Now that the bill has passed the House, Senate and House lawmakers will have to meet at the negotiating table to reconcile the differences between this competitiveness bill and the Senate's version of the legislation, known as the United States Innovation and Competition Act, which passed the upper chamber last June.

Both bills strive to counter China through domestic investments, but disputes remain over the specific policies that can help the U.S. achieve that goal.

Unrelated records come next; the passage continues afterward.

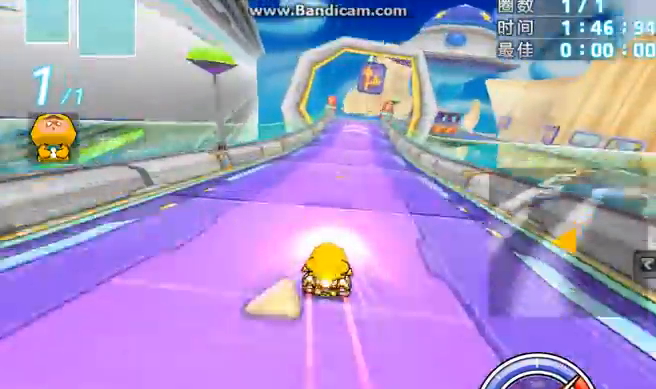
{"keys": ["6", "8"], "events": [[100, "6", "up"], [300, "6", "down"]]}
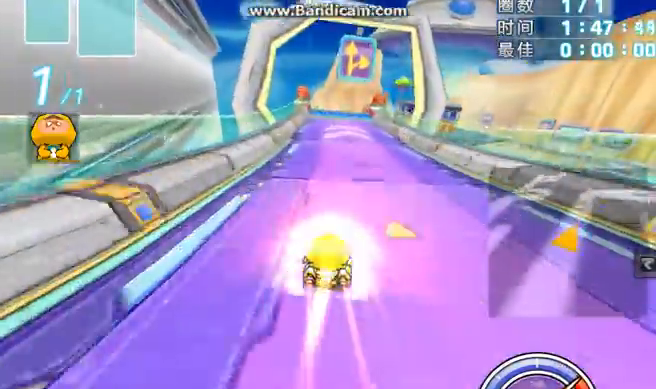
{"keys": ["6", "8"], "events": []}
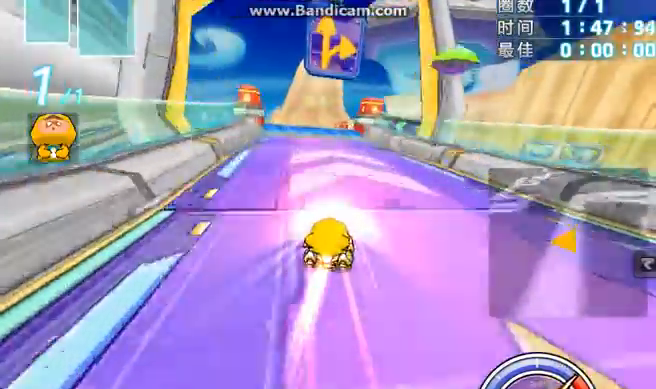
{"keys": ["8"], "events": [[200, "shift", "down"], [467, "shift", "up"], [500, "6", "up"]]}
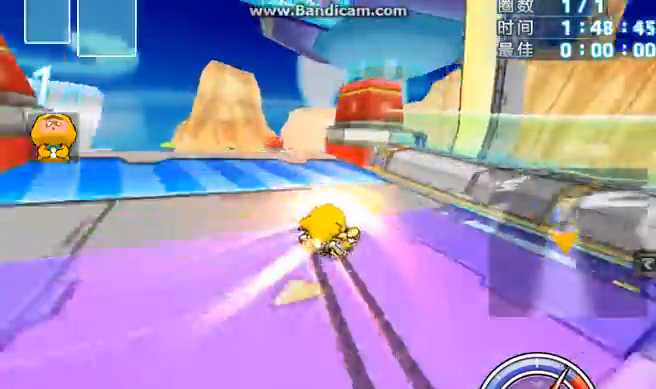
{"keys": ["4", "8"], "events": [[333, "4", "down"]]}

These differences will need to be resolved before any of the policies can become law.

The bills each call for the investment of $52 billion to ramp up semiconductor research and manufacturing in the United States, reclaiming a share of the manufacturing sector that plays a critical role in modern technology production and has been strained throughout the pandemic.

The House legislation also doles out $45 billion over six years in grants and loans to upgrade U.S. supply chains and ramp up the manufacturing of goods critical to the economy.

It would give $160 billion for scientific research and increase funding for the Office of Science and the National Science Foundation to catalyze domestic innovation and development.

A number of changes to U.S. trade policies are also in the House bill, including reauthorization of a program to support production workers who have lost income or employment because of U.S. reliance on imports. To incentivize American manufacturing, the House bill also would open a window for some U.S. companies to import resources without paying tariffs.

The House's bill addresses human rights as well, setting stricter sanctions on China for its genocide of Uyghur Muslims.

While the Senate's version of the legislation authorizes $10 million for the U.S. to promote democracy in Hong Kong, the House bill goes a step further, providing a year-and-a-half of refugee status for Hong Kong residents fleeing Chinese encroachment.

One provision in the House bill that may become a point of contention between the chambers is a policy that empowers the Office of the U.S. Trade Representative to review when U.S. companies are moving abroad and, in some cases, give the office the power to block a move out of the U.S. if it could threaten supply chains or national security. The Senate cut a similar provision from their bill prior to its passage.